The primary outcome will be assessed between groups using a logistic regression model. This model will account for correlation among observations taken at the same centre as well as multiple births by the same mother using generalized estimating equations. The model will take into account variables such as gestational age and days post delivery. The number of variables included in the model will be determined using regression modeling guidelines (i.e. for logistic models, the maximum number of variables allowed will equal the number of observations in the smallest of the two outcome categories divided by 10).
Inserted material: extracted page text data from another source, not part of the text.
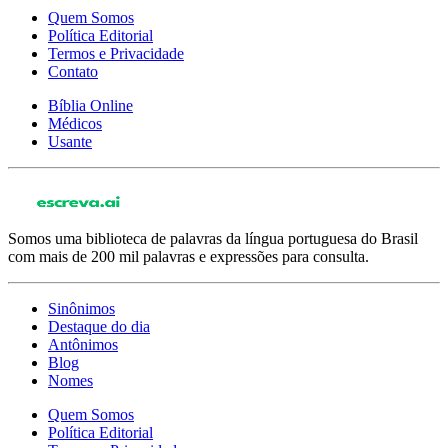
Quem Somos
Política Editorial
Termos e Privacidade
Contato
Bíblia Online
Médicos
Usante
Somos uma biblioteca de palavras da língua portuguesa do Brasil
com mais de 200 mil palavras e expressões para consulta.
Sinônimos
Destaque do dia
Antônimos
Blog
Nomes
Quem Somos
Política Editorial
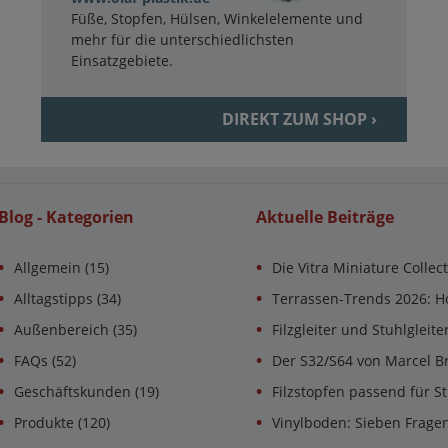
Füße, Stopfen, Hülsen, Winkelelemente und
mehr für die unterschiedlichsten
Einsatzgebiete.
DIREKT ZUM SHOP ›
Blog - Kategorien
Aktuelle Beiträge
Allgemein
(15)
Die Vitra Miniature Collec
Alltagstipps
(34)
Terrassen-Trends 2026: H
Außenbereich
(35)
Filzgleiter und Stuhlgleit
FAQs
(52)
Der S32/S64 von Marcel B
Geschäftskunden
(19)
Filzstopfen passend für St
Produkte
(120)
Vinylboden: Sieben Frage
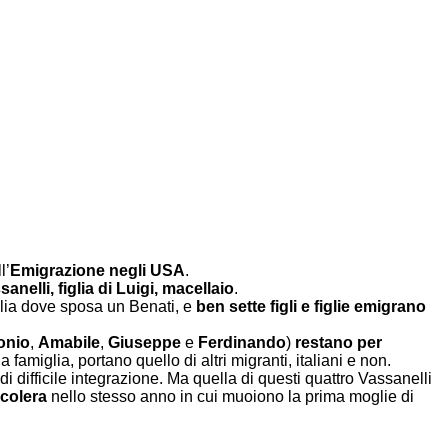
l’
Emigrazione negli USA
.
nelli, figlia di Luigi, macellaio
.
alia dove sposa un Benati, e
ben sette figli e figlie emigrano
onio
,
Amabile
,
Giuseppe
e
Ferdinando
)
restano per
amiglia, portano quello di altri migranti, italiani e non.
di difficile integrazione. Ma quella di questi quattro Vassanelli
colera
nello stesso anno in cui muoiono la prima moglie di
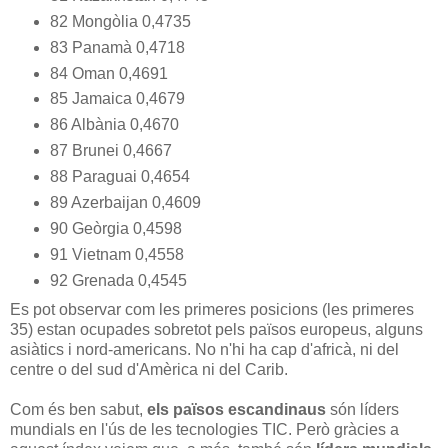
82 Mongòlia 0,4735
83 Panamà 0,4718
84 Oman 0,4691
85 Jamaica 0,4679
86 Albània 0,4670
87 Brunei 0,4667
88 Paraguai 0,4654
89 Azerbaijan 0,4609
90 Geòrgia 0,4598
91 Vietnam 0,4558
92 Grenada 0,4545
Es pot observar com les primeres posicions (les primeres
35) estan ocupades sobretot pels països europeus, alguns
asiàtics i nord-americans. No n'hi ha cap d'africà, ni del
centre o del sud d'Amèrica ni del Carib.
Com és ben sabut,
els països escandinaus
són líders
mundials en l'ús de les tecnologies TIC. Però gràcies a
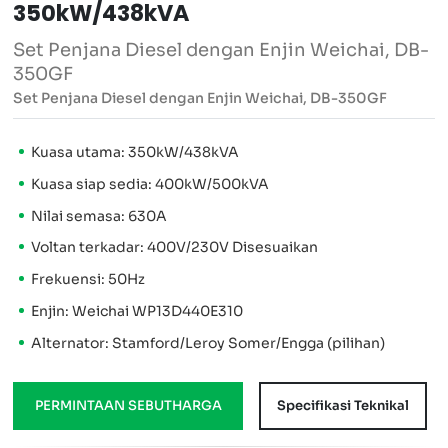
350kW/438kVA
Set Penjana Diesel dengan Enjin Weichai, DB-
350GF
Set Penjana Diesel dengan Enjin Weichai, DB-350GF
Kuasa utama: 350kW/438kVA
Kuasa siap sedia: 400kW/500kVA
Nilai semasa: 630A
Voltan terkadar: 400V/230V Disesuaikan
Frekuensi: 50Hz
Enjin: Weichai WP13D440E310
Alternator: Stamford/Leroy Somer/Engga (pilihan)
PERMINTAAN SEBUTHARGA
Specifikasi Teknikal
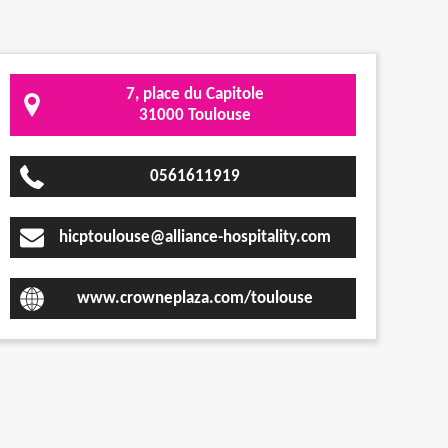
7, place du Capitole
31000 Toulouse
0561611919
hicptoulouse@alliance-hospitality.com
www.crowneplaza.com/toulouse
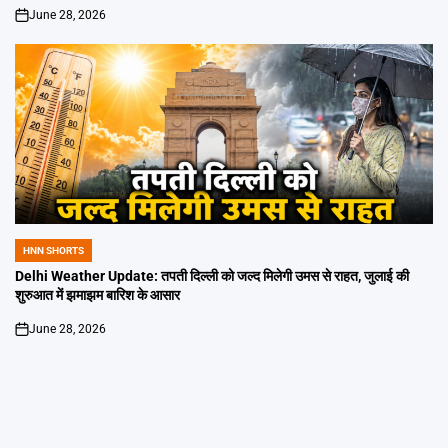
June 28, 2026
on
HNN SHORTS
POSTED
IN
Delhi Weather Update: तपती दिल्ली को जल्द मिलेगी उमस से राहत, जुलाई की
शुरुआत में झमाझम बारिश के आसार
June 28, 2026
on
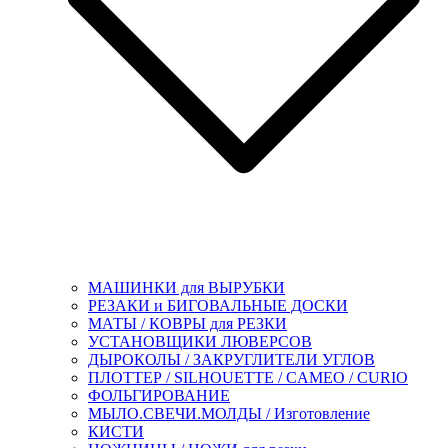
МАШИНКИ для ВЫРУБКИ
РЕЗАКИ и БИГОВАЛЬНЫЕ ДОСКИ
МАТЫ / КОВРЫ для РЕЗКИ
УСТАНОВЩИКИ ЛЮВЕРСОВ
ДЫРОКОЛЫ / ЗАКРУГЛИТЕЛИ УГЛОВ
ПЛОТТЕР / SILHOUETTE / CAMEO / CURIO
ФОЛЬГИРОВАНИЕ
МЫЛО.СВЕЧИ.МОЛДЫ / Изготовление
КИСТИ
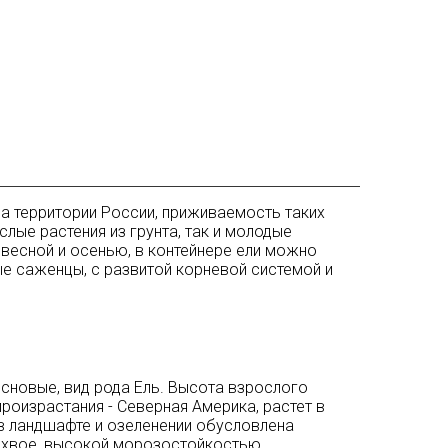
а территории России, приживаемость таких
лые растения из грунта, так и молодые
 весной и осенью, в контейнере ели можно
ые саженцы, с развитой корневой системой и
сновые, вид рода Ель. Высота взрослого
произрастания - Северная Америка, растет в
 в ландшафте и озеленении обусловлена
а хвое, высокой морозостойкостью,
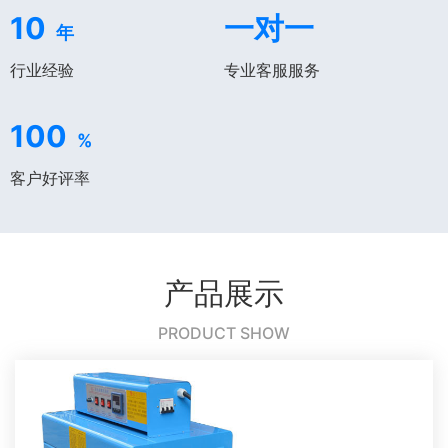
10
一对一
年
行业经验
专业客服服务
100
%
客户好评率
产品展示
PRODUCT SHOW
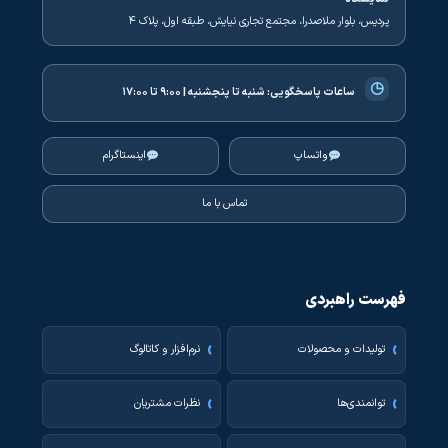
پردیس، بلوار ملاصدرا، مجتمع تجاری نیایش، طبقه اول، پلاک ۴
◷
ساعات پاسخگویی:
شنبه تا پنجشنبه | ۹:۰۰ تا ۱۷:۰۰
واتساپ
اینستاگرام
تماس با ما
فهرست راهبردی
تولیدات و محصولات
نرم‌افزار و کاتالوگ
توانمندی‌ها
نظرات مشتریان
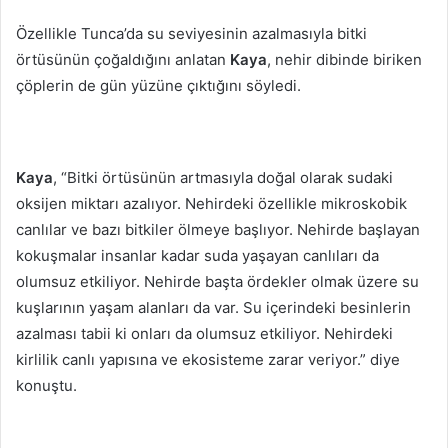
Özellikle Tunca’da su seviyesinin azalmasıyla bitki
örtüsünün çoğaldığını anlatan
Kaya
, nehir dibinde biriken
çöplerin de gün yüzüne çıktığını söyledi.
Kaya
, “Bitki örtüsünün artmasıyla doğal olarak sudaki
oksijen miktarı azalıyor. Nehirdeki özellikle mikroskobik
canlılar ve bazı bitkiler ölmeye başlıyor. Nehirde başlayan
kokuşmalar insanlar kadar suda yaşayan canlıları da
olumsuz etkiliyor. Nehirde başta ördekler olmak üzere su
kuşlarının yaşam alanları da var. Su içerindeki besinlerin
azalması tabii ki onları da olumsuz etkiliyor. Nehirdeki
kirlilik canlı yapısına ve ekosisteme zarar veriyor.” diye
konuştu.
Prior to analysis, variables will be assessed for the presence of multi-collinearity (tolerance statistic < 0.4), and in this case, only one member of a correlated set will be retained in the model.
The secondary outcomes involving mean difference in the tabulated volume in breast milk will be assessed using a repeated measure analysis of covariance comparing the different groups across the time points of interest, adjusting for correlation among observations taken at the same centre and on the same subject. The model will assess differences between groups, differences over time (within-subject differences), and the group by time interaction adjusting for gestational age and days post delivery.
A linear regression model will be run to assess the relationship between gestational ages at time of delivery on the volume of milk. The model will include group, gestational age (23–26 weeks, or 27–29 weeks), as well as the group by age interaction term. Another linear regression model will be run to assess the relationship between timing of inadequate milk supply post delivery on the volume of milk. The model will include group, timing (7–14 days, 15–21 days), as well as the group by timing interaction term. All regression models conducted in this study will be run using likelihood based methods to account for missing data. The models will also treat twins or triplets as a correlated set of data to adjust for their dependent nature.
Use of supplementation, rates of breastfeeding, and adverse events will be assessed using a chi-square analysis comparing groups.